Work order:
Could the lines from the start of the data through the line with "Water shed rehabilitation/water" be set down exactly, with no pictures among them?

[Data records]
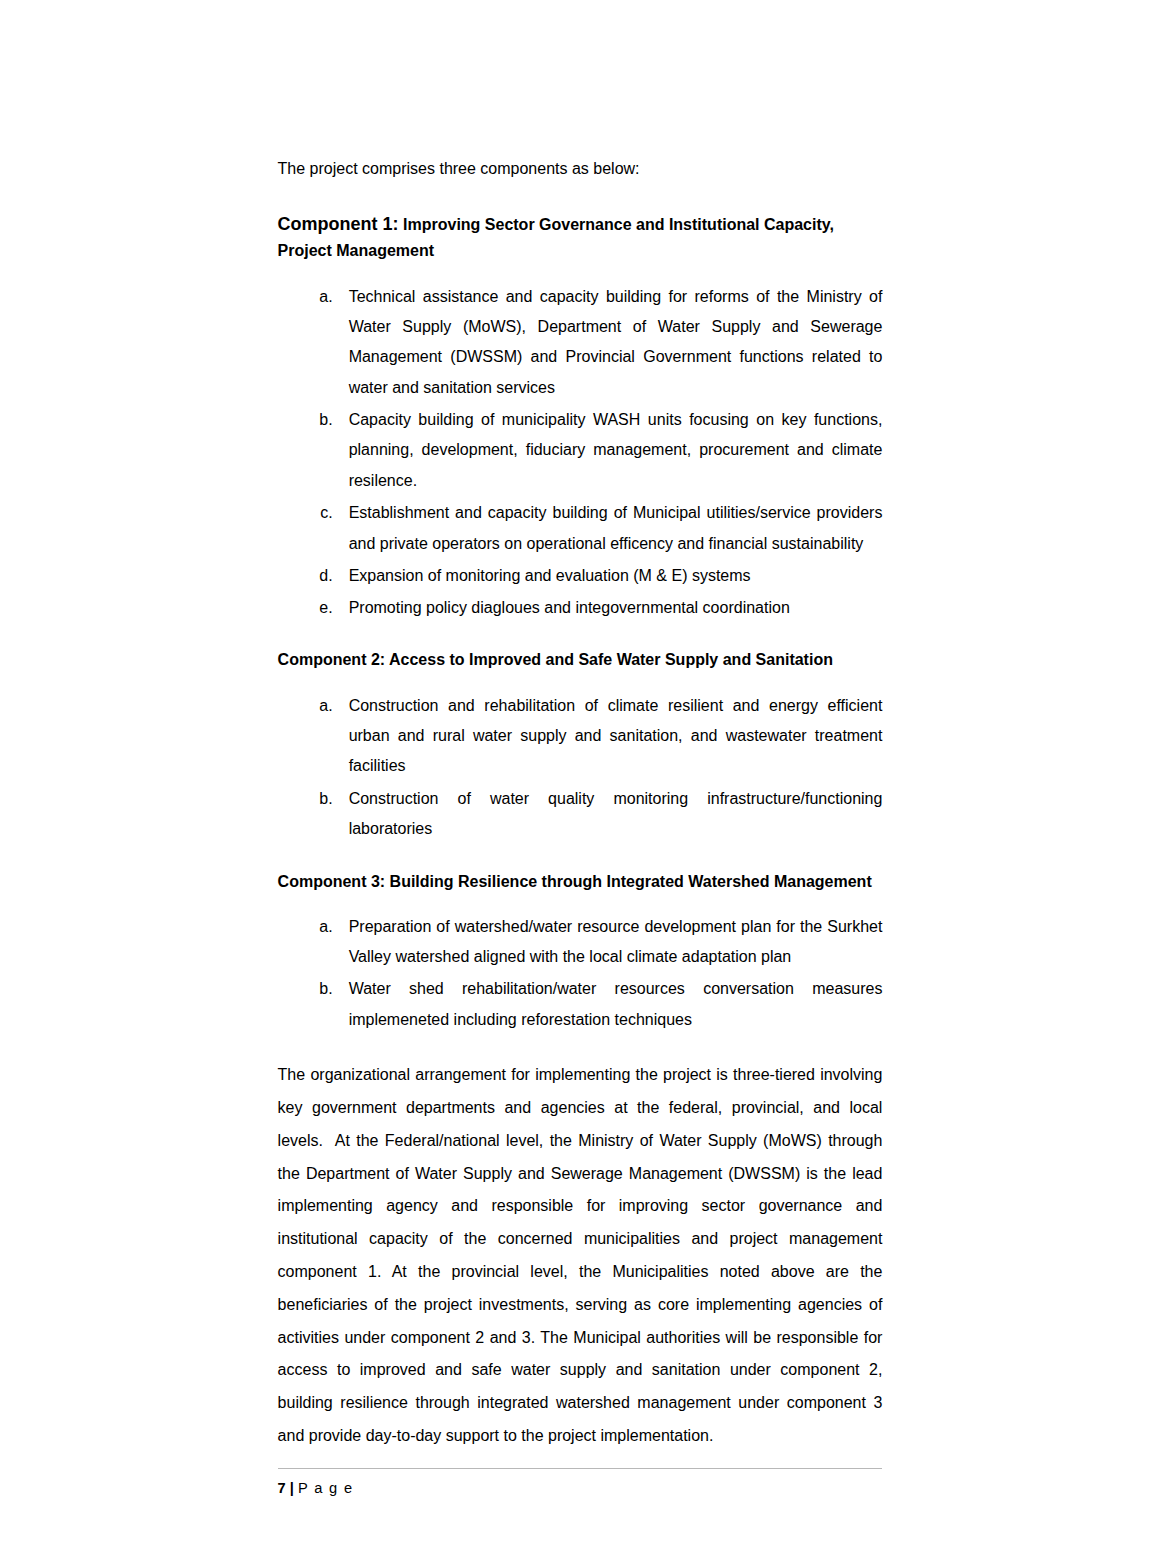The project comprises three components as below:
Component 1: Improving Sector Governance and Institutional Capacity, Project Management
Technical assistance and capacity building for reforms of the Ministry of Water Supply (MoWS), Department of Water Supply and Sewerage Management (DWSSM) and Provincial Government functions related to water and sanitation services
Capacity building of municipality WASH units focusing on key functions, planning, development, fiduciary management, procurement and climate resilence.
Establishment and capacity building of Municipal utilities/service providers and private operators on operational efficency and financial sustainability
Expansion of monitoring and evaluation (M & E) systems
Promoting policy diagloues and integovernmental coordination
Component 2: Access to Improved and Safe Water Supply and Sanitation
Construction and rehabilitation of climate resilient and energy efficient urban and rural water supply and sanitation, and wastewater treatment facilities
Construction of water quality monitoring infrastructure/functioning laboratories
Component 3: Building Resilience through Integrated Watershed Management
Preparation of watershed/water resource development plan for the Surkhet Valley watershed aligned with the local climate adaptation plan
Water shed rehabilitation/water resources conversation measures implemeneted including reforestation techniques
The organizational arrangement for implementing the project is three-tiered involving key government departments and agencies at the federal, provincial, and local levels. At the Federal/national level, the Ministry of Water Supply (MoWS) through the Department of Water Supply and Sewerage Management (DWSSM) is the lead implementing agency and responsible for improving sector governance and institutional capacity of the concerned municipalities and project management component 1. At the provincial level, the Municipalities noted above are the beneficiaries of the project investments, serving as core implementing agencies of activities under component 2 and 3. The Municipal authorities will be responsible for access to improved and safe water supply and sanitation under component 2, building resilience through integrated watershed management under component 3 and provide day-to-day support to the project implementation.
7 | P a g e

Result:
The project comprises three components as below:
Component 1: Improving Sector Governance and Institutional Capacity, Project Management
Technical assistance and capacity building for reforms of the Ministry of Water Supply (MoWS), Department of Water Supply and Sewerage Management (DWSSM) and Provincial Government functions related to water and sanitation services
Capacity building of municipality WASH units focusing on key functions, planning, development, fiduciary management, procurement and climate resilence.
Establishment and capacity building of Municipal utilities/service providers and private operators on operational efficency and financial sustainability
Expansion of monitoring and evaluation (M & E) systems
Promoting policy diagloues and integovernmental coordination
Component 2: Access to Improved and Safe Water Supply and Sanitation
Construction and rehabilitation of climate resilient and energy efficient urban and rural water supply and sanitation, and wastewater treatment facilities
Construction of water quality monitoring infrastructure/functioning laboratories
Component 3: Building Resilience through Integrated Watershed Management
Preparation of watershed/water resource development plan for the Surkhet Valley watershed aligned with the local climate adaptation plan
Water shed rehabilitation/water resources conversation measures implemeneted including reforestation techniques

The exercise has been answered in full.